→ Problem statement: Please format the text read from each of the entries below as a JSON list of strings, one string per line and blank lines omitted. Leave the pictures out of the list.

*** Block opens ***

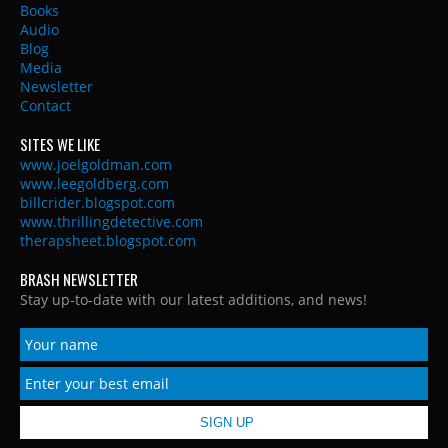
Books
Audio
Blog
Media
Newsletter
Contact
SITES WE LIKE
www.joelgoldman.com
www.leegoldberg.com
billcrider.blogspot.com
www.thrillingdetective.com
therapsheet.blogspot.com
BRASH NEWSLETTER
Stay up-to-date with our latest additions, and news!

*** Block closes ***

→ Answer below:
[
  "Books",
  "Audio",
  "Blog",
  "Media",
  "Newsletter",
  "Contact",
  "SITES WE LIKE",
  "www.joelgoldman.com",
  "www.leegoldberg.com",
  "billcrider.blogspot.com",
  "www.thrillingdetective.com",
  "therapsheet.blogspot.com",
  "BRASH NEWSLETTER",
  "Stay up-to-date with our latest additions, and news!"
]